Esta é uma das belezas da Arte em geral e do Cinema em particular: contar duas vezes a mesma história, com estilos, enfoques e pontos de vista diferentes. O espectador mais distraído, que tomar contato apenas com as sinopses de ”Confidencial” e “Capote”, pode até pensar que se trata do mesmo filme. Afinal, ambos falam da mesma trama: a saga emocional pela qual passa o escritor Truman Capote quando decide pesquisar a fundo um assassinato ocorrido no interior do país e, a partir disso, escrever seu livro “A Sangue Frio”. Porém, as semelhanças param aí.
Enquanto o premiado “Capote” é um produto mais voltado à milionária indústria cinematográfica, o independente “Confidencial” é mais visceral e faz menos concessões. Financeiramente, os filmes são opostos: o sucesso “Capote” custou em torno de US$ 7 milhões e rendeu mais que o quádruplo deste valor somente nas bilheterias americanas. O fracassado “Confidencial” custou estimados US$ 13 milhões e não faturou nem 10% deste valor. E fechando o círculo de comparações, ainda que contando a mesma história, “Capote” é baseado no livro Geraldo Clarke, enquanto “Confidencial” se apoiou no livro de George Plimpton. Ah, em tempo: cada um a seu modo, ambos os filmes são ótimos!
“Confidencial” aposta num Truman Capote mais espalhafatoso e muito menos contido que aquele protagonizado por Phillip Seymour Hoffmann. Aqui, o papel é do inglês Toby Jones, presente quase sempre em papéis coadjuvantes, mas que dá vida, humor e muita sensibilidade ao personagem Truman Capote. Freqüentador dos mais sofisticados ambientes novaiorquinos, Capote certo dia tem sua atenção atraída por uma pequena notícia de jornal relatando um chocante assassinato acontecido no Kansas. Fascinado pela história, ele convence sua amiga e também escritora Nelle Harper Lee (Sandra Bullock) a acompanhá-lo até aquele “fim de mundo”, para fazer uma pesquisa que renderia uma reportagem na revista New Yorker. É lá que tudo muda na vida do famoso escritor. De alguma maneira, Capote vai encontrar no coração empoeirado da América, na figura de um desumano criminoso, o espelho perfeito das próprias frustrações, traumas e contradições pelas quais passou durante toda a vida.

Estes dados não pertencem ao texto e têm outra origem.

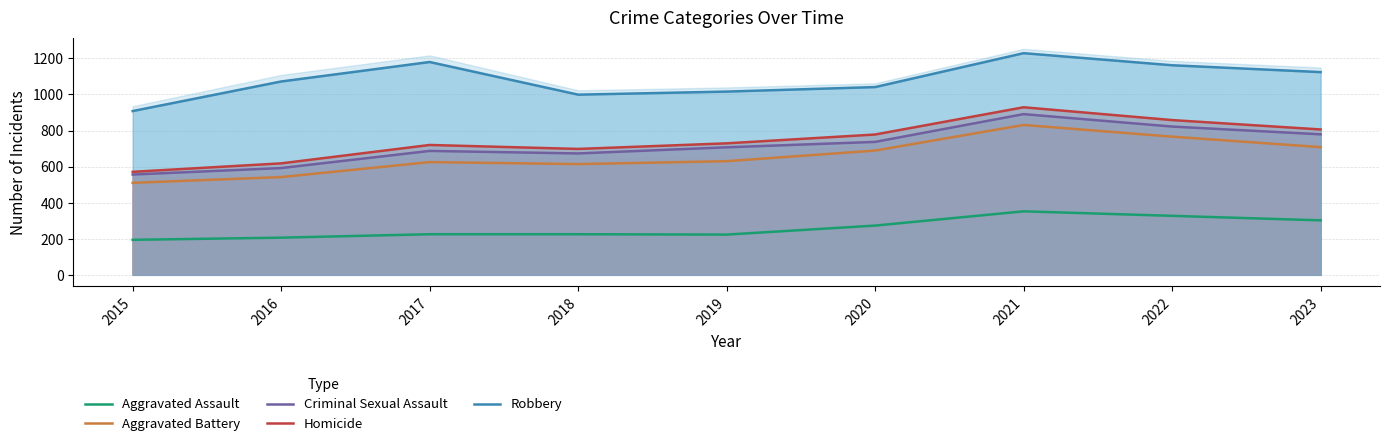

The Aggravated Assault series shows 225 at 2017. True or false?

True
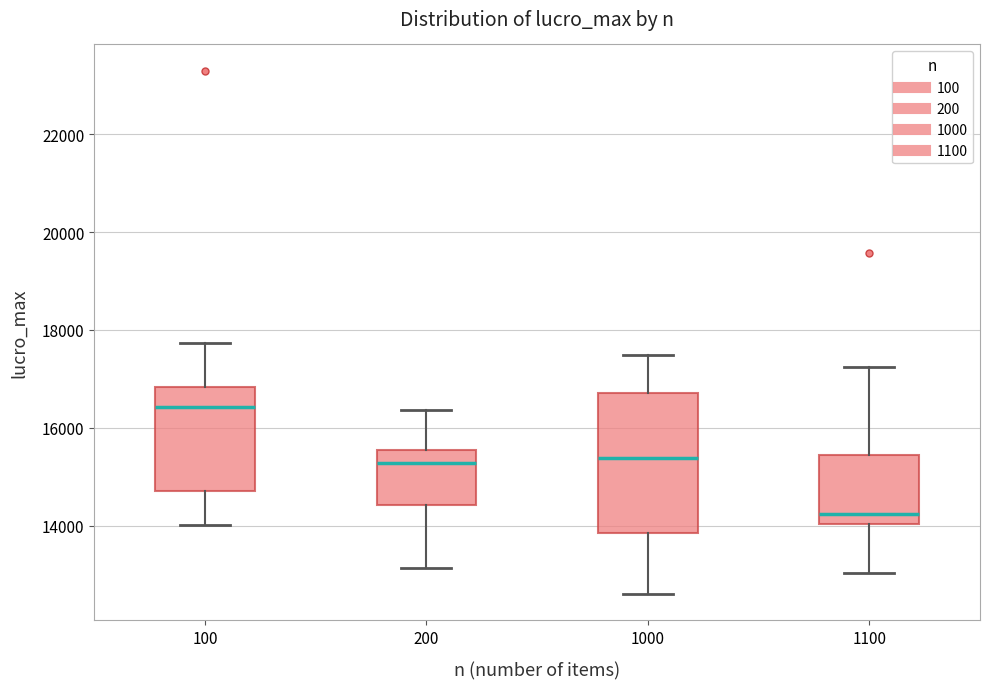

Reading left to right, read every box against the y-axis: the position of its median line, the range the box covers, and the ends of its whiskers. The values are not printed on the chart, so give them approximately, as read against the axis.

100: median 16400, box 14800 to 16800, whiskers 14000 to 17800
200: median 15200, box 14400 to 15600, whiskers 13200 to 16400
1000: median 15400, box 13800 to 16800, whiskers 12600 to 17400
1100: median 14200, box 14000 to 15400, whiskers 13000 to 17200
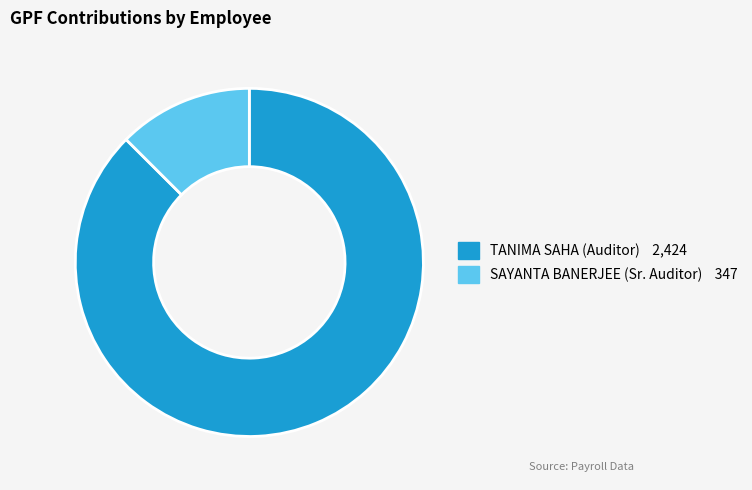

True or false: SAYANTA BANERJEE (Sr. Auditor) accounts for 13% of the total.

True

O filme é belíssimo. Seu estilo narrativo muda e amadurece na medida em que seu personagem principal também se transforma. Num primeiro momento, eles – filme e protagonista – são deliciosamente fúteis e divertidos. Quase toda a ação se passa em mesas de requintados bares e restaurantes, com rápidos e inteligentes diálogos entrecortados que nos dão vontade de comprar o roteiro só para lê-los novamente. Porém, quanto mais Capote mergulha no tétrico universo do crime que pesquisa, mais ele se vê obrigado a se confrontar com seus demônios internos que julgava adormecidos. E o próprio filme assume um tom mais denso e dramático. A entrada em cena de Daniel Craig, o novo James Bond, já na segunda metade da trama, é de uma fortíssima carga dramática, e faz o filme crescer ainda mais: o ator parece ter saído diretamente de um dos grandes dramas de prisão que Hollywood produzia nos anos 40.
O elenco de apoio também chama a atenção, com nomes como Sigourney Weaver, Gwyneth Paltrow, Peter Bogdanovich, Alan Cumming, Jeff Daniels, Isabella Rossellini, e Hope Davis.
Tudo isso faz de “Confidencial” um emocionante trabalho sobre, entre outras, as relações entre o autor e sua obra. Mas há muitas outras leituras a serem descobertas neste fascinante filme a ser descoberto por um público maior.
———————————————-
Confidencial (Infamous). EUA, 2006. Direção de Douglas McGrath. Com Toby Jones, Sigourney Weaver, Sandra Bullock, Daniel Craig, Gwyneth Paltrow, Peter Bogdanovich, Alan Cumming, Jeff Daniels, Isabella Rossellini, Lee Pace.